Siam and the Siamese/Introductory Address

3665390Siam and the Siamese — Introductory Address1867John Baxter Langley

J. Baxter Langley, Esq., said—

I congratulate myself that in assembling for the sixth time to continue these services, under the title of Sunday Evenings for the People, and I am sure you will unite in congratulating me on the fact that the attendance of those whom I see around me in such large numbers, indicates that these services meet an obvious want of the people of London. It has been my custom to notice in my opening address some of the events of the preceding week, and though on this platform we know no politics, and have no antagonism to any estab­lished creed, it is my duty to recognise the fact that on Monday evening when the Minister of the Crown brought forward the pro­ gramme of the Session ; he alluded to a condition of things which I think germaine to the matter which we in assembling here have in hand, and which has a bearing on what we have undertaken here. The passage is as follows:—

"Since 1832 this country has, no doubt, made great progress; but it is during the last ten years that that progress has been most remarkable. I will not now­ attempt to inquire into the particular causes that have brought about this great advance, but It think I may say there is one sovereign cause which is at the bottom of everything, we suggest, and that is, the increased application of science to social life. (Hear hear.) We are all familiar with the material results which that application of science has produced. They are prodigious, but in my mind the moral results are not less remarkable. That revolution in locomotion which would strike us every day as a miracle if we were not familiar with it, has given to the great body of the inhabitants of this country in some degree the enlighten­ing advantages of travel. The mode in which steam power is applied to the printing press in this country produces effects more startling than the first dis­covery in the loth century. It is science that has raised wages ; it is science that has increased the desires and the opportunities of labour; it is science that has enobled labour."

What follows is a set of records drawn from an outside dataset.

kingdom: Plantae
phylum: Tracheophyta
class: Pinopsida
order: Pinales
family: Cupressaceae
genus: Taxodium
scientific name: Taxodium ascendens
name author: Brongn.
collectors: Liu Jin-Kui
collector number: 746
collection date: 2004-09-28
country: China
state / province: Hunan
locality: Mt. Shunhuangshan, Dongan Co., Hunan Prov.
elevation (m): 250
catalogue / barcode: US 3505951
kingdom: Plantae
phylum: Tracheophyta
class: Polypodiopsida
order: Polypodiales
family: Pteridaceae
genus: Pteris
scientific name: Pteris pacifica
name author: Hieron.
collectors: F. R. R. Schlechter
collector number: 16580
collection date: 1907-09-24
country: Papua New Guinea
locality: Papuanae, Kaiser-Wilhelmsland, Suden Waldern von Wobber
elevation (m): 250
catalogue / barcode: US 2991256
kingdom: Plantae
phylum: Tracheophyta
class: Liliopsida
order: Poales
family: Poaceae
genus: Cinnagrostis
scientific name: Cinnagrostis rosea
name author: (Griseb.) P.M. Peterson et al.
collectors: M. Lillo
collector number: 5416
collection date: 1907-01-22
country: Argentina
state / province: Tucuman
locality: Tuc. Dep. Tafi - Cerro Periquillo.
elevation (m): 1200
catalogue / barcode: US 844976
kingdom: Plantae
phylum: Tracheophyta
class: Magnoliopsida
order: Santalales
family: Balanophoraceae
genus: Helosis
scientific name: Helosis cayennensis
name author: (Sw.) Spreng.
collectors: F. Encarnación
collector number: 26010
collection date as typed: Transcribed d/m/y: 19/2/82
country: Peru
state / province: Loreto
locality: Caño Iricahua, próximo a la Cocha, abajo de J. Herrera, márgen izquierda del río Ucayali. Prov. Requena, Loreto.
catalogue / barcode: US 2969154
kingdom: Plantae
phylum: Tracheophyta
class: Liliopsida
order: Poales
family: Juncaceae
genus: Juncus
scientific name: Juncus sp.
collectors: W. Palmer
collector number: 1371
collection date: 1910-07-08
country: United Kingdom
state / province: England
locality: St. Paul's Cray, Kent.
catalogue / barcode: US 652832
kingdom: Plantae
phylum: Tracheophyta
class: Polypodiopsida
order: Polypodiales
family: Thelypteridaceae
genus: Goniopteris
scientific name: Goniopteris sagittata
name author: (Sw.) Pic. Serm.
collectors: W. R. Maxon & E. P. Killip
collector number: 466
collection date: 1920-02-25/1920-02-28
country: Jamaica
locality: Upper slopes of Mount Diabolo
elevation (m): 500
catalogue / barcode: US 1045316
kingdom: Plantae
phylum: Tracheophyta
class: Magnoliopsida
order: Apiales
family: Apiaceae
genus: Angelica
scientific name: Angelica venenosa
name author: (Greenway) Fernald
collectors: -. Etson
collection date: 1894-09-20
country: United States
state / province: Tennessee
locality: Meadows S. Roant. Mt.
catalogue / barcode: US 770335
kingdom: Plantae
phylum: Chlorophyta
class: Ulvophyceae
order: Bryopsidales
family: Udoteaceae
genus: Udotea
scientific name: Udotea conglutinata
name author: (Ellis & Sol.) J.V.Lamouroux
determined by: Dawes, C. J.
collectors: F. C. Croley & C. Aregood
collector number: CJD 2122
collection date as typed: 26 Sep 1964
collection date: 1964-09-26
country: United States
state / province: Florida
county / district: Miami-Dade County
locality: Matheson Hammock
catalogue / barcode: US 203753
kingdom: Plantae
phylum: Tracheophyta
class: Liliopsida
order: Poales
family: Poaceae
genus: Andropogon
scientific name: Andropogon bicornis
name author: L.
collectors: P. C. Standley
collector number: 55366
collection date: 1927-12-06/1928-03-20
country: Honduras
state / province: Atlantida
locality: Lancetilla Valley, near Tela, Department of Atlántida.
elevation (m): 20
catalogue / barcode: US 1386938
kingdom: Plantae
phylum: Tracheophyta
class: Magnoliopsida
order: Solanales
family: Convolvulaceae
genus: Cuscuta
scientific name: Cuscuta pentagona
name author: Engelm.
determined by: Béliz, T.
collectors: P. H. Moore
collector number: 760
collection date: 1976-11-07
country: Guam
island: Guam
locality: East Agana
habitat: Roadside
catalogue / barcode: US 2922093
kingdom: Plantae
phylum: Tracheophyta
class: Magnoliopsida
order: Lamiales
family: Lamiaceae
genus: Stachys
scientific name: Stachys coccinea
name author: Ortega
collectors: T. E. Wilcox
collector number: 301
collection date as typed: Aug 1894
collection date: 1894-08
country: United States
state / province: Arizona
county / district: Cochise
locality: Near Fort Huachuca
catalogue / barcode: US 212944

Here we have sought to erect a Church for the future. Recognizing the advantage of the services in the ordinary churches, we feel that they do not meet the exigencies of the people at large. There is too much disposition to regard science as antagonistic to religion; but here we make science the handmaid of religion. We do not seek to oppose the churches, but we seek to supplement them; and since literature and the fine arts have an elevating and enobling effect on all who come in contact with them, we seek to supply, by the aid of the most eminent men in every branch of science, the information which cannot fail to be valuable, leaving you to apply the truths which they will teach; and asking you to unite with us in seeking to develope our organization, which in the future shall produce greater results than we can even foresee in the present.